The final structural enforcer (03D_titanium_resort.py) made a guarantee: after it runs, every single file under Sorted/ complies with the Language/Artist/Album/Artist - Title.ext hierarchy. Anything that doesn’t is re-sorted or flagged. By the time Phase 3 finished, the library had gone from a flat dump of 7,246 files to a structured hierarchy with zero orphans.

Phase 4: Enrichment — Making the Metadata Worth Something

Sorting files into the right folders is half the job. The other half is making each file self-describing — correct ID3 tags, embedded cover art, synchronized lyrics. I used three external sources:

  • iTunes Search API for canonical artist names, album titles, release dates, and 1000×1000 cover art. No API key required. The script rotates queries across US and GB country codes to dodge per-region rate limits.
  • LrcLib for synchronized lyrics (the kind that scroll word-by-word in a player). Free, no auth.
  • Shazam’s original identification as the ground-truth anchor for fuzzy-matching against iTunes results.

The enrichment script (04I_polish_and_enrich_v6.py — the sixth iteration, which tells you how many edge cases this process surfaced) runs a 14-pattern regex denoise pass before writing any tag. It strips junk fragments — quality markers (128kbps, 320kbps, VBR, HQ), description artifacts (official video, full song, dj remix), and miscellaneous noise that had accumulated in tag fields over the years. It detects inverted artist/title fields by fuzzy-comparing against the Shazam ground truth and auto-corrects them.

The result: 6,733 out of 7,160 cataloged tracks now carry real album metadata. 103 tracks have embedded HD cover art. 25 have synchronized lyrics. The remaining gaps are mostly regional tracks that iTunes doesn’t index — a known limitation I’m tracking for a future enrichment pass against MusicBrainz.

Phase 5–6: Finalization and the Spotify Bridge

Phase 5 locked the catalog. 05I_finalize_catalog.py merges ID3, Shazam, and NLP classification data into a single final_catalog.json — a 1.9 MB read-only artifact that downstream consumers treat as the single source of truth. After finalization: zero unsorted audio files remaining anywhere under the music root.
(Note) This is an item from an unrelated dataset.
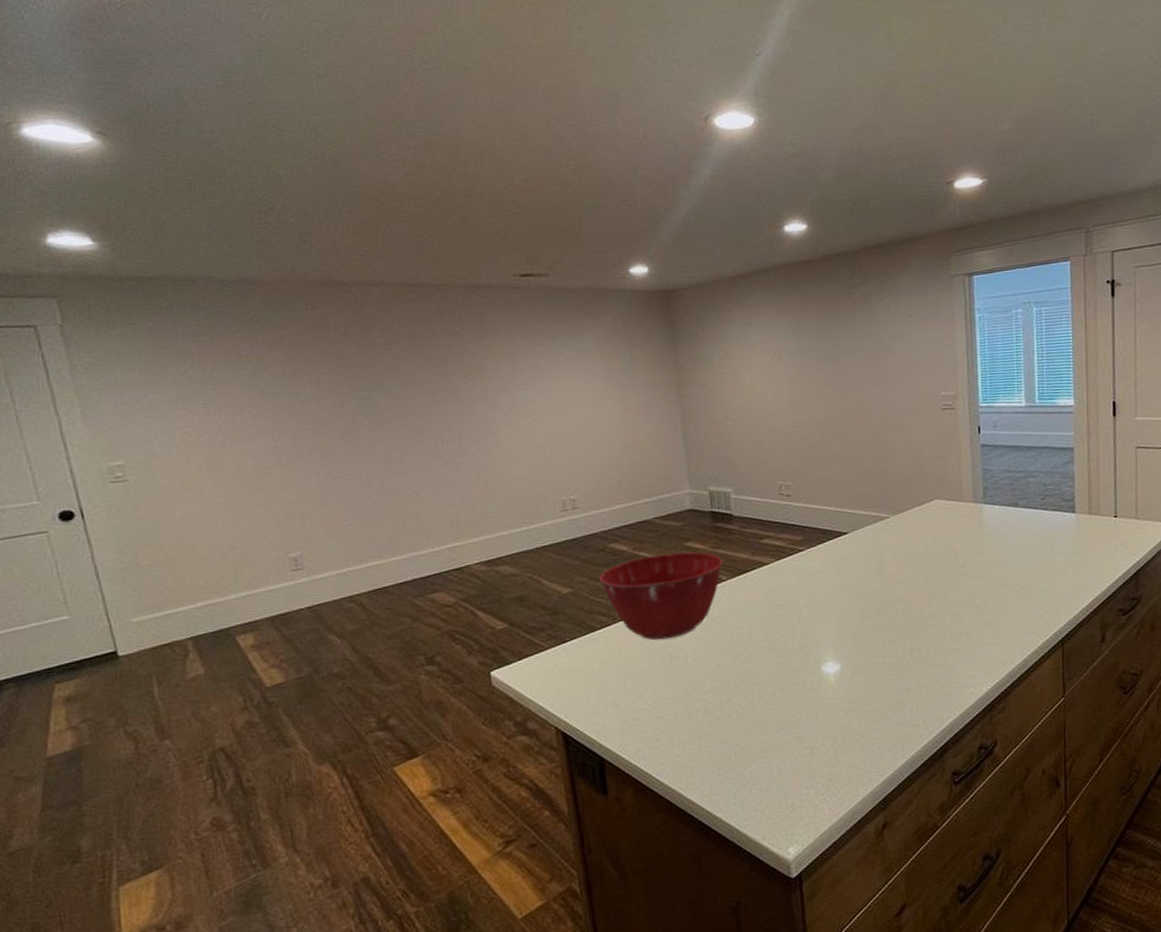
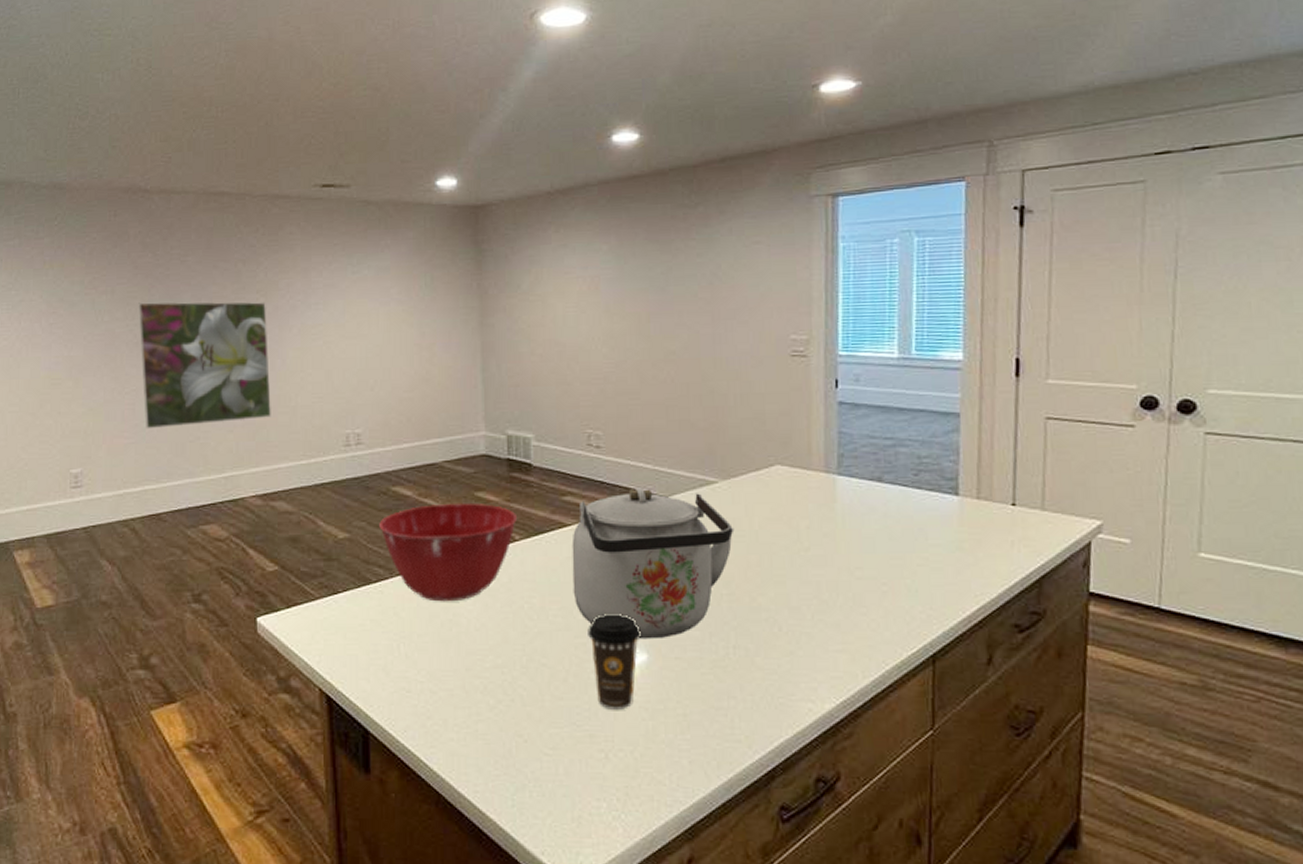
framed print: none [345,385,489,510] -> present [138,301,271,429]
kettle: none [771,527,905,653] -> present [572,488,734,639]
coffee cup: none [789,633,834,713] -> present [588,614,641,710]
And then I deleted them all. 30 GB of audio files, gone. The 11 MB of pipeline state in .data/ — the catalogs, the enrichment records, the Shazam identifications — that’s what actually matters. Every song in the catalog exists on Spotify. The local files were just the raw material; the metadata is the product.

Phase 6 made the deletion painless. The discovery sync engine (06E_spotify_discovery_sync.py) cross-references catalog artists against Spotify and auto-generates genre-based “Essentials” playlists. It processed 95 artists in the first sync run. The Spotify 403 on playlist creation (the app was in Development Mode) blocked the auto-generated playlists from landing — a one-click fix in the Spotify Developer Dashboard that I’ll resolve before the next run.

But the real payoff isn’t Phase 6 itself. It’s that the catalog is structured and enriched enough to hand to an AI — no audio files required.

Phase 7: The AI Skill — Playlist Curation on Demand

Phases 1–6 built the dataset. Phase 7 puts an AI on top of it.

I’ve shipped the skill to ClawHub under the name ultimate-music-manager. Any OpenClaw-compatible agent — Claude Code, Codex, Copilot — can install it and immediately operate the pipeline or query the catalog. The skill package includes the full pipeline instruction set (SKILL.md), helper scripts for preflight checks and status dashboards, and a safety hook that intercepts destructive operations before they execute.

This is where the weekend project pays off. I can now say “build me a 90s Bollywood nostalgia playlist” or “give me every Eminem track sorted by album” or “create a road trip mix from my English collection, heavy on rock” and the agent has the structured metadata — artist, title, album, language, genre — to actually do it. It reads final_catalog.json, filters by whatever criteria I describe in plain language, and pushes the result to Spotify via Phase 6’s sync engine. No local audio files needed — just the catalog and a Spotify subscription.

The final catalog isn’t a flat list of filenames anymore. It’s a queryable dataset sitting behind a shipped AI skill that turns natural language into curated playlists — built entirely from metadata I extracted from my own music, not from an algorithm that doesn’t know what I grew up on.

The Tradeoffs

The 57.6% Shazam recognition rate was the biggest surprise. I expected acoustic fingerprinting to be a silver bullet — feed it audio, get an answer. For mainstream Western music it was. For regional Indian music, especially older Bollywood tracks and devotional recordings, Shazam’s database simply didn’t have coverage. The three-tier fallback (Shazam → ID3 → filename) caught most of these, but 156 tracks still resolved only via filename parsing, which means their metadata is only as good as whatever the original downloader typed. Those 156 entries are the lowest-confidence records in the catalog.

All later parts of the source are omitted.